Annabeth esperaba equivocarse, pero ¿cuántos coches deportivos italianos podía haber en el Tártaro? Una parte de ella no quería acercarse, pero tenía que averiguarlo. Agarró la mano de Percy y se dirigieron a los restos del vehículo dando traspiés. Uno de los neumáticos del coche se había desprendido y estaba flotando en un remolino estancado en el Cocito. Las ventanillas del Fiat se habían hecho añicos y habían sembrado la playa oscura de cristales más brillantes, como si fueran escarcha. Bajo el capó aplastado se encontraban los restos maltrechos y relucientes de un gigantesco capullo de seda: la trampa que Annabeth había convencido a Aracne para que tejiera. Sin duda estaba vacío. Unas marcas en la arena formaban un rastro río abajo… como si algo pesado y con múltiples patas se hubiera internado a toda prisa en la oscuridad.

—Está viva.

Annabeth estaba tan horrorizada, tan indignada por lo injusto de la situación, que tuvo que contener las ganas de vomitar.

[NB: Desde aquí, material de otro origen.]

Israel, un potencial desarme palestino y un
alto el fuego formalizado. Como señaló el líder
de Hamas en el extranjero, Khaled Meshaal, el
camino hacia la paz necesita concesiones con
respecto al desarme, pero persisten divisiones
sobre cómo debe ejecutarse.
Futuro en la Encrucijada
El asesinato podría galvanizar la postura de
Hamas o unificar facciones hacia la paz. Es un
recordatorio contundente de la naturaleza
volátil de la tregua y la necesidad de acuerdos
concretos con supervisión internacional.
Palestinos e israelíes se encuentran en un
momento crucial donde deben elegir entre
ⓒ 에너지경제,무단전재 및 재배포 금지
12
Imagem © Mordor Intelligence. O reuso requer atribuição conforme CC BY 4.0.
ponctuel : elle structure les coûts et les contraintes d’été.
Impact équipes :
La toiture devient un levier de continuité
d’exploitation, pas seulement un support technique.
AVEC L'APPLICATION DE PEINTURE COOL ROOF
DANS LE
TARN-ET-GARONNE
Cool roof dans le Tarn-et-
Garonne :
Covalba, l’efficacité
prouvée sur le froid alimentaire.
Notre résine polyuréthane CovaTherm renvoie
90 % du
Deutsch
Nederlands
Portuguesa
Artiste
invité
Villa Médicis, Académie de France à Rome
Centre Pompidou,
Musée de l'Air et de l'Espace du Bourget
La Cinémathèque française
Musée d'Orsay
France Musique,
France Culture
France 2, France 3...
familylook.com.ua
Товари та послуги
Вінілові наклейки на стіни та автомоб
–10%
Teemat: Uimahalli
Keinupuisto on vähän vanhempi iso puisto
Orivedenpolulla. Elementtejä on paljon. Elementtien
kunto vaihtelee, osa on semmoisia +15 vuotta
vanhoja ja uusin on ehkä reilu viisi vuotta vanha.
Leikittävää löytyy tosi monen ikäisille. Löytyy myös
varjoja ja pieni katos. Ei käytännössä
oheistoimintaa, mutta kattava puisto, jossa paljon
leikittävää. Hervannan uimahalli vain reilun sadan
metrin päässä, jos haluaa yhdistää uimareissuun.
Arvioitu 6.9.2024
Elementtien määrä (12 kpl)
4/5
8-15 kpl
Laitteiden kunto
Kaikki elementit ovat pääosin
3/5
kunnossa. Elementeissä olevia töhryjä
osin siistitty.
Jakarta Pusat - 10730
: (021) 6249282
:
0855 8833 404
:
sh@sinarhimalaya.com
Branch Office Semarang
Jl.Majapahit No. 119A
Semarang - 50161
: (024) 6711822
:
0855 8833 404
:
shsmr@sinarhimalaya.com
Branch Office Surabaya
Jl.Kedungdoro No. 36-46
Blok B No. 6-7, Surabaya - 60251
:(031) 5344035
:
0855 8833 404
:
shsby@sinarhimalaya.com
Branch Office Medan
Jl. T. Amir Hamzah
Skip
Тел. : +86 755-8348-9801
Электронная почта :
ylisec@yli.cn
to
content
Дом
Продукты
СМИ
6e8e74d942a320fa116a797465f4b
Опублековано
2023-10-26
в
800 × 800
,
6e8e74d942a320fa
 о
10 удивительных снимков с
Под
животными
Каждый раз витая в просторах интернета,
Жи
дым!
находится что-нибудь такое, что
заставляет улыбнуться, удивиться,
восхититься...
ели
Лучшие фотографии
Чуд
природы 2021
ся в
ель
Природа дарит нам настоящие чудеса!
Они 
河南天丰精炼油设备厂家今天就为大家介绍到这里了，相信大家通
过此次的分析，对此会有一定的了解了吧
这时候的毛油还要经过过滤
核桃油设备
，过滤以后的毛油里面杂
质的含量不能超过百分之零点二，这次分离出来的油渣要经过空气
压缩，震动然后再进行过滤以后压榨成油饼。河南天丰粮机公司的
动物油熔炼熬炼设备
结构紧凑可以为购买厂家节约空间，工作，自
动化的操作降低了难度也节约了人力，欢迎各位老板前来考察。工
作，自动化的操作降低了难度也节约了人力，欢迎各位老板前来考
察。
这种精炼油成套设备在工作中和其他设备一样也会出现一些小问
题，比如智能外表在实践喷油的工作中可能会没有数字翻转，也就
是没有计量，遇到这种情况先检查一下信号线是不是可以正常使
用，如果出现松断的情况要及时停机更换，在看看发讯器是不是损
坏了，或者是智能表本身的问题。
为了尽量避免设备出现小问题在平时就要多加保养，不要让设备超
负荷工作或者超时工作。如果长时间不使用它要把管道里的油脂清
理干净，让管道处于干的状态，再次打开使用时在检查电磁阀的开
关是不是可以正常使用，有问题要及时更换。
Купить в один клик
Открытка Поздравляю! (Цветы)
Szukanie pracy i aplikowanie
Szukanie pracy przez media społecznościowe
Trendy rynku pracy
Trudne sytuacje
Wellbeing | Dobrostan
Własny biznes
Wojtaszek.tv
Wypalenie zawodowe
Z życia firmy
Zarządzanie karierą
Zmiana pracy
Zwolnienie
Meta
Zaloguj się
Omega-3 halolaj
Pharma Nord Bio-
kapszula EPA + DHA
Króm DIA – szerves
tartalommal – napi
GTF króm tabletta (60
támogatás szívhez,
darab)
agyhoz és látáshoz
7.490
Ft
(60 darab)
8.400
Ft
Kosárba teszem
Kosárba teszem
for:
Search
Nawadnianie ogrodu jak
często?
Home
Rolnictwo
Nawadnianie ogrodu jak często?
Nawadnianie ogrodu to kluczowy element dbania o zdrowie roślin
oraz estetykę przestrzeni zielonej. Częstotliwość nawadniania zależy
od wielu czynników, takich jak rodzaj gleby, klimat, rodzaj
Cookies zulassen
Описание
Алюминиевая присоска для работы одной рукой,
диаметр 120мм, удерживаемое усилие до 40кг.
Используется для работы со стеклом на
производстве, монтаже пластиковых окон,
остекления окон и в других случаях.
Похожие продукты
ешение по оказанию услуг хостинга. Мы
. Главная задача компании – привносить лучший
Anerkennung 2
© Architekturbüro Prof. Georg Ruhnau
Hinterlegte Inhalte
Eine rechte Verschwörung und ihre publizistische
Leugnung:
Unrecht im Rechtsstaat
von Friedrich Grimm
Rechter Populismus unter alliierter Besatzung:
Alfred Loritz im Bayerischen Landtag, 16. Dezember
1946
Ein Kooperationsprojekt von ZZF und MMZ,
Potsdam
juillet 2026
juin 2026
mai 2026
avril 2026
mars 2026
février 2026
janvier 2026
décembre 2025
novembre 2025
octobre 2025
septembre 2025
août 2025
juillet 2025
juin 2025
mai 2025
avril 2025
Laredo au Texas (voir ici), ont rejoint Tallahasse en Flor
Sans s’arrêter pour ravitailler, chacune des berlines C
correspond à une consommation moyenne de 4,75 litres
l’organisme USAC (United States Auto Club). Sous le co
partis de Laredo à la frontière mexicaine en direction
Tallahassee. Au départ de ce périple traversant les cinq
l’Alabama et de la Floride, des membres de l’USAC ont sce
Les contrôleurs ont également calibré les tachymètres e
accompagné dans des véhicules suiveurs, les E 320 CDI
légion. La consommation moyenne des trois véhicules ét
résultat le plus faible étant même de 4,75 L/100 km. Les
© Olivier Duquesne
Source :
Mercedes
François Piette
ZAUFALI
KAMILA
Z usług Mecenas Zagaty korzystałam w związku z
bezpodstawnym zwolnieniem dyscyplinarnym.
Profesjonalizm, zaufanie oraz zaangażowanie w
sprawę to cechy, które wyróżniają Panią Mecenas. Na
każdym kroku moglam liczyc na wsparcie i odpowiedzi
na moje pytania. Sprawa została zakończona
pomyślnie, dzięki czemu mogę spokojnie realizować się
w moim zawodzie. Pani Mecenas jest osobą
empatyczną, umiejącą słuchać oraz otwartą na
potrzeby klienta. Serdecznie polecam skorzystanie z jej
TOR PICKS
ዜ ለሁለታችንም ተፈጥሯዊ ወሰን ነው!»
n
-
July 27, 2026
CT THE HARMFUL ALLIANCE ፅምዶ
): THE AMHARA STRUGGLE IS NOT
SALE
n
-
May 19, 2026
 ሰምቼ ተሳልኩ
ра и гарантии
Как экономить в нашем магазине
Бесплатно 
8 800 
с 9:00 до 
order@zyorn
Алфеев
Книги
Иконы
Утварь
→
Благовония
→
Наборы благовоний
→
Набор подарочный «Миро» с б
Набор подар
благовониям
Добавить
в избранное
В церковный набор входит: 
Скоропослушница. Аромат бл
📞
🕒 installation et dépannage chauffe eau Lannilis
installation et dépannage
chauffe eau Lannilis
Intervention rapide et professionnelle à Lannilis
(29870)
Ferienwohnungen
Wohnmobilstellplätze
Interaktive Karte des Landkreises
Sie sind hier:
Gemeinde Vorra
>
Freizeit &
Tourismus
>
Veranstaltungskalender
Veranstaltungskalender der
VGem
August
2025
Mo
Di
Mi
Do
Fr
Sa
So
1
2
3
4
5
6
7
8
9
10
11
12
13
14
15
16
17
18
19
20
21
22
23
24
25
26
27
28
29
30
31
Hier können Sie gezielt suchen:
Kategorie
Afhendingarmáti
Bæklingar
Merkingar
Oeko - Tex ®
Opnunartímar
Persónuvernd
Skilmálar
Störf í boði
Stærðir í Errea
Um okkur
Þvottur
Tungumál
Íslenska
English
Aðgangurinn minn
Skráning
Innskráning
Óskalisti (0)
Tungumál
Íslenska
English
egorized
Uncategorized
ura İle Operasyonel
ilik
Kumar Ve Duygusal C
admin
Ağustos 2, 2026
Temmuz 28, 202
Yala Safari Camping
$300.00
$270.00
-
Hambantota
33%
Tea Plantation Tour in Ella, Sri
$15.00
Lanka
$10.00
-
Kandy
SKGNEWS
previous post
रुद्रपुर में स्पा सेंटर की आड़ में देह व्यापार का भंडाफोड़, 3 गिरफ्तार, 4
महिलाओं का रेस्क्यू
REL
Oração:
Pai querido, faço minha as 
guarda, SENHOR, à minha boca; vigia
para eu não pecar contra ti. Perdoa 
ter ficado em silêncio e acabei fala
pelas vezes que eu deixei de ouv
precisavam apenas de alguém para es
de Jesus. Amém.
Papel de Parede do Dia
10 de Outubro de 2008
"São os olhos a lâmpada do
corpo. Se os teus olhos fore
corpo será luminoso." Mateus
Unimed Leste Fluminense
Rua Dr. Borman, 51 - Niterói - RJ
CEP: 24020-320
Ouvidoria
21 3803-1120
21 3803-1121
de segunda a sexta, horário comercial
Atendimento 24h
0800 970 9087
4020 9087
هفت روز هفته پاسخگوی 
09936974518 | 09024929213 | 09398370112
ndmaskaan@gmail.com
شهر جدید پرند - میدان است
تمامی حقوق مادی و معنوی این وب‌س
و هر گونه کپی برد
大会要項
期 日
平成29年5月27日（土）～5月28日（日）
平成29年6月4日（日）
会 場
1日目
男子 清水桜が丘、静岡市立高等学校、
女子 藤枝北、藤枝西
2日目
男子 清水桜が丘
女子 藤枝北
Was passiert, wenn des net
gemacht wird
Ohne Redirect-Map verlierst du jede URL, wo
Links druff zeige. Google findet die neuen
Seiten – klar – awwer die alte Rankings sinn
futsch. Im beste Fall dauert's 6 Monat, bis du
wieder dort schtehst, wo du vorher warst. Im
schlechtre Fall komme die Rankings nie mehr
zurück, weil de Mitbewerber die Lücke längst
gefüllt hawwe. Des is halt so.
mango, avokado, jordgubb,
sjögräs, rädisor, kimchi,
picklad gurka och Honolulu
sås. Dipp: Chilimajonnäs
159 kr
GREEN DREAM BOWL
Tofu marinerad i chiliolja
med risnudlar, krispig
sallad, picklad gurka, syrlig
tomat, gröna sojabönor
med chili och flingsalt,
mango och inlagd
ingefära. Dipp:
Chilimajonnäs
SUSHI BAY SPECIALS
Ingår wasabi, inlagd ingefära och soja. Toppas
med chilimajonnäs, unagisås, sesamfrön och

—Es el Tártaro —dijo Percy—. El hogar de los monstruos. Aquí abajo tal vez no se les pueda matar.

Lanzó a Annabeth una mirada avergonzada, como si fuera consciente de que no estaba contribuyendo a levantar la moral del equipo.

—O puede que esté herida de gravedad y se haya retirado a morirse.

—Pensemos eso —convino Annabeth.

Percy todavía temblaba. Annabeth no había entrado en calor en lo más mínimo, a pesar del aire caliente y pegajoso del lugar. Los cortes que se había hecho en las manos con los cristales seguían sangrando, cosa extraña en ella. Normalmente se curaba rápido. Cada vez le costaba más respirar.

—Este sitio nos está matando —dijo—. Nos va a matar en sentido literal a menos que…

«El Tártaro». «Fuego». El lejano recuerdo se aclaró. Miró tierra adentro, hacia el acantilado, iluminado por las llamas desde abajo.

Era una idea totalmente disparatada, pero podía ser su única posibilidad de sobrevivir.

—¿A menos que…? —la apremió Percy—. Tienes un plan brillante, ¿verdad?

—Es un plan —murmuró Annabeth—. No sé si brillante. Tenemos que encontrar el río de Fuego.